** EXTRACTED TEXT follows **

He who hesitates ...

While last season's supply shortages persist, a few bicycles and cycling accessories are slowly trickling in at Mathieu's, the bike shop where I work. Many of these orders were placed long ago and they are just starting to show up. Trek and Specialized, the two brands we carry, have indicated that a larger volume of bikes should be arriving this spring — and hopefully that is the case. I'm guessing most dealers throughout the nation are facing the same circumstances.


Along with my usual job of cleaning bikes prior to tune-ups, which is picking up with the nicer weather, I did build two of the new arrivals: Trek Precaliber models for kids; one in hot pink and the other in roarange (road orange). Frankly, these were extremely easy to put together — even for me — but it had been quite a few months since I'd performed such a task.


Returning to the topic of scarce bicycles and parts, I believe it could be next year before this problem straightens itself out. The demand continues to be way more than manufacturers can keep up with, which is too bad ... given the fact that the popularity of riding is so high right now, but it's dang hard to even obtain a bike.


I've still got the owner's manual for my 1988 Schwinn.

On top of that, bike makers are compounding the parts dilemma. They are "robbing" the stuff we need to repair existing bikes in order to produce new two-wheeled machines. For me personally, I'm having a devil of a time locating a 7-speed cassette for my 1988 Schwinn Circuit road bike, and good luck finding an 11-speed chain of any kind. Heaven forbid, if I had to "retire" one of my bikes due to a lack of parts.


Patience and prayers might be the only answer. But one thing is for sure. If you're thinking about buying a bicycle or fixing one, don't wait ... or you'll be too late.


Making the switch


With the roads being fairly clean, I finally jumped on a road bike this week ... my previously mentioned Schwinn. I've just got to say, despite being a 33-year-old bike, I still love riding it.


Two things happen for me when I switch bikes. First, because I hadn't been on the Schwinn since last season, and the fact that I've been cruising on my monster machines over the winter, it felt very foreign for the first few miles. Your riding posture is different, your derriere seems out of line on the saddle, and the bike's weight factor isn't an issue ... so you're just flying.

** End of EXTRACTED TEXT **

* [WHAT TO WORK ON]
#1 Mark each statement yes or no according to the column on bicycle shortages, and quote the exact words that decide it: (a) The shop carries Trek and Specialized bikes. (b) The writer built three new bikes for kids. (c) The writer's Schwinn Circuit is a road bike.
#2 Reproduce the passage of the column on bicycle shortages that starts at "I've still got" and ends at "love riding it.".
Rely only on the column on bicycle shortages.

** RECORDS PROVIDED follows **

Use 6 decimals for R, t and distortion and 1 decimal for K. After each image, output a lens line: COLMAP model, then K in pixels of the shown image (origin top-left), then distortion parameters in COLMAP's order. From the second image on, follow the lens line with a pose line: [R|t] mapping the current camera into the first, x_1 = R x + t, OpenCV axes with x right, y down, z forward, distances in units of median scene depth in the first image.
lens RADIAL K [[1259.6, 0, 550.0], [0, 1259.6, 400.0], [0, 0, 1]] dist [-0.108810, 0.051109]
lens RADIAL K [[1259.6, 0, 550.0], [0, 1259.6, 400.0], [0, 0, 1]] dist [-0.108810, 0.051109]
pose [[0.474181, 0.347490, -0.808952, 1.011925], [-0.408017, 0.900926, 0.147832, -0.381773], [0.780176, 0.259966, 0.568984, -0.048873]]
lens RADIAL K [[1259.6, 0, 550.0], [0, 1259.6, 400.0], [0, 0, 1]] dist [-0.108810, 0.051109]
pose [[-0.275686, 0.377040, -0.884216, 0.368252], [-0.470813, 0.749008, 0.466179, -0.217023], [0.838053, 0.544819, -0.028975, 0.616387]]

** End of RECORDS PROVIDED **
** RECORDS PROVIDED follows **

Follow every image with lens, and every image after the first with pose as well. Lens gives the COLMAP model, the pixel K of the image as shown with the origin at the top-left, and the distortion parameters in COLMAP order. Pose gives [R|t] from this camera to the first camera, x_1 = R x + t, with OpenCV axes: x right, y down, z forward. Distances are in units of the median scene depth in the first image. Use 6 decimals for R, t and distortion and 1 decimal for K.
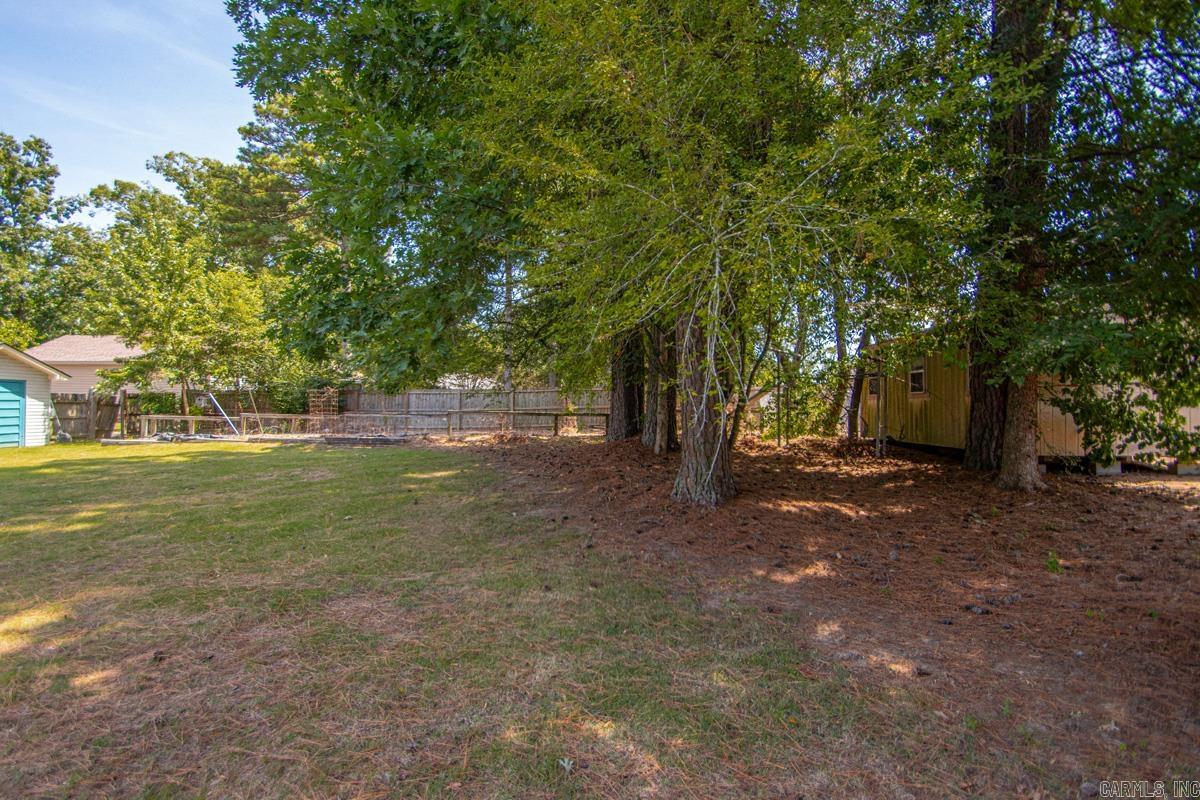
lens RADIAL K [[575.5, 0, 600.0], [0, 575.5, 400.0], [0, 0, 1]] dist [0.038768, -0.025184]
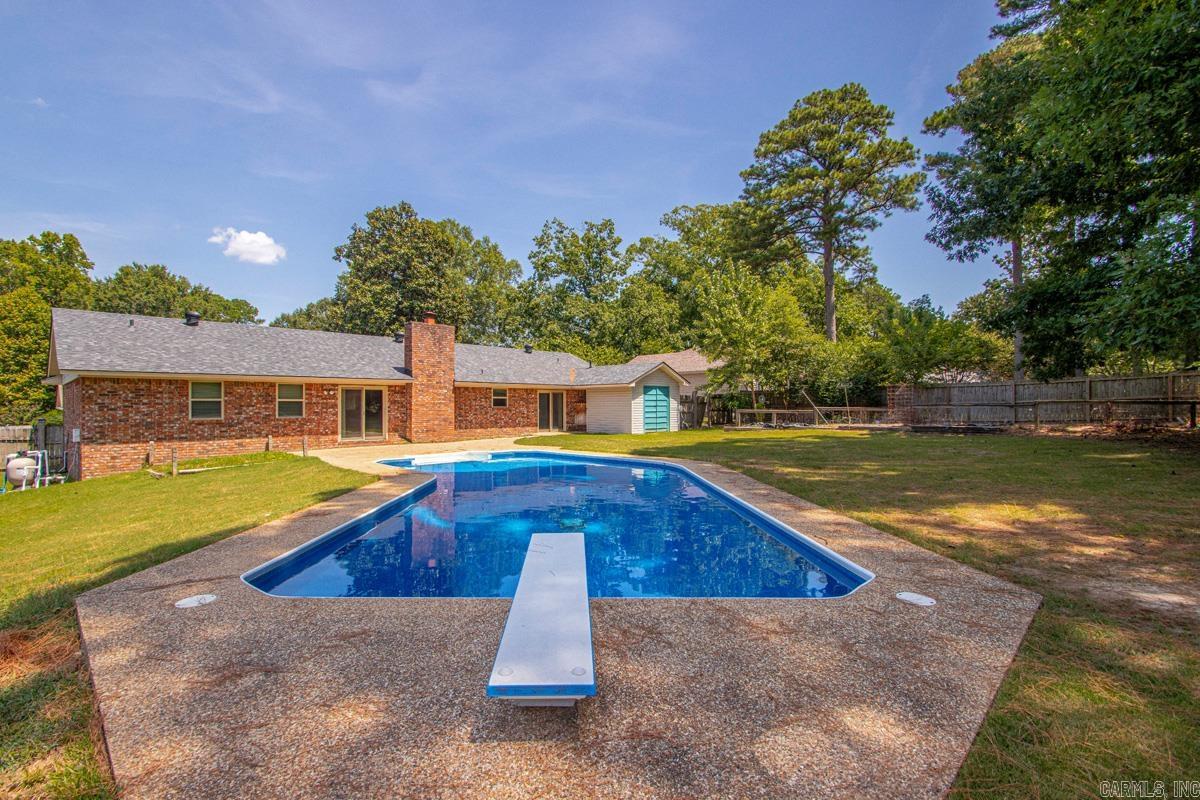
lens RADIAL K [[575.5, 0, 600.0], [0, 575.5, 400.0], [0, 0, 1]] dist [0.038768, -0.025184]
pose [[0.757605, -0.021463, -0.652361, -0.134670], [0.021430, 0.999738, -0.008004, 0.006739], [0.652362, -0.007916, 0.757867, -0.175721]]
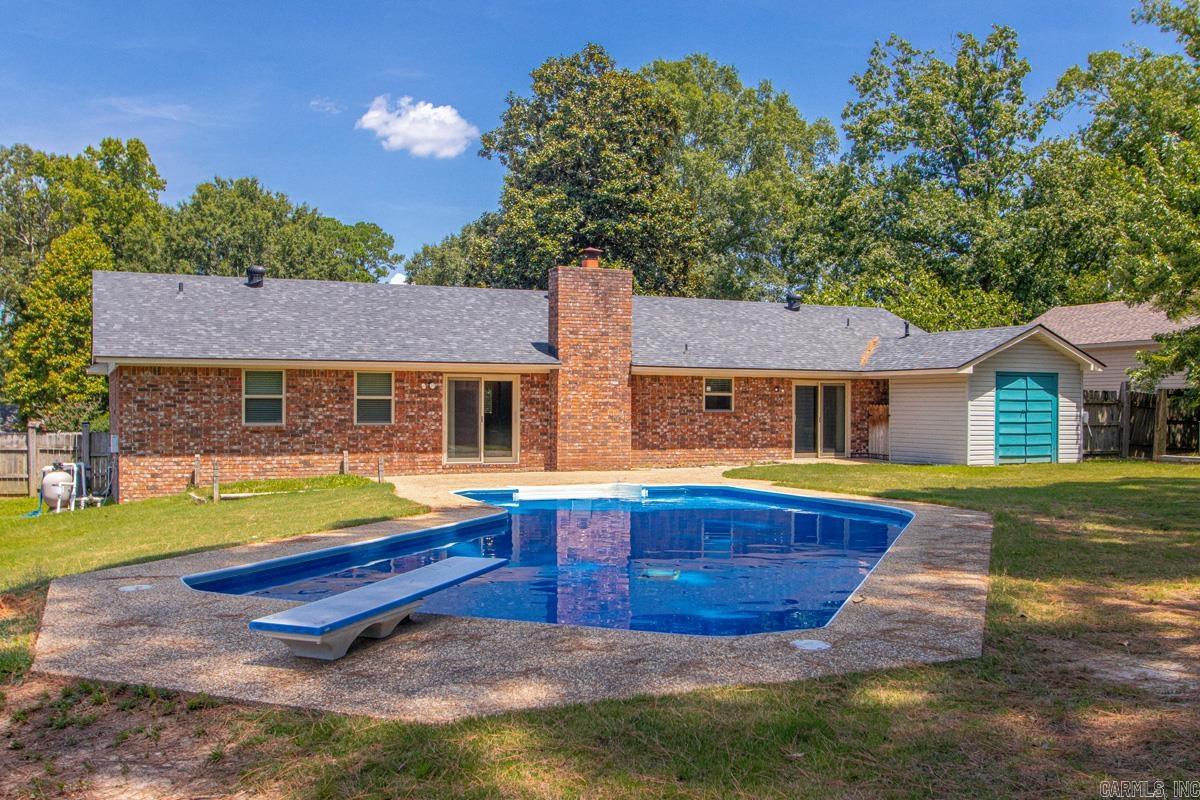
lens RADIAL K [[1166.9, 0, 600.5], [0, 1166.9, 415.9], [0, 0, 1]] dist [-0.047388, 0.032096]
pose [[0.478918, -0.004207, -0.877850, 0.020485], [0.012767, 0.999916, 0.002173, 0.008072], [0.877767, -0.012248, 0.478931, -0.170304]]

** End of RECORDS PROVIDED **

* [ANSWERS FOR THE TASKS]
#1
(a) Yes: "Trek and Specialized, the two brands we carry"
(b) No: "I did build two of the new arrivals"
(c) Yes: "my 1988 Schwinn Circuit road bike"

#2
I've still got the owner's manual for my 1988 Schwinn.

On top of that, bike makers are compounding the parts dilemma. They are "robbing" the stuff we need to repair existing bikes in order to produce new two-wheeled machines. For me personally, I'm having a devil of a time locating a 7-speed cassette for my 1988 Schwinn Circuit road bike, and good luck finding an 11-speed chain of any kind. Heaven forbid, if I had to "retire" one of my bikes due to a lack of parts.


Patience and prayers might be the only answer. But one thing is for sure. If you're thinking about buying a bicycle or fixing one, don't wait ... or you'll be too late.


Making the switch


With the roads being fairly clean, I finally jumped on a road bike this week ... my previously mentioned Schwinn. I've just got to say, despite being a 33-year-old bike, I still love riding it.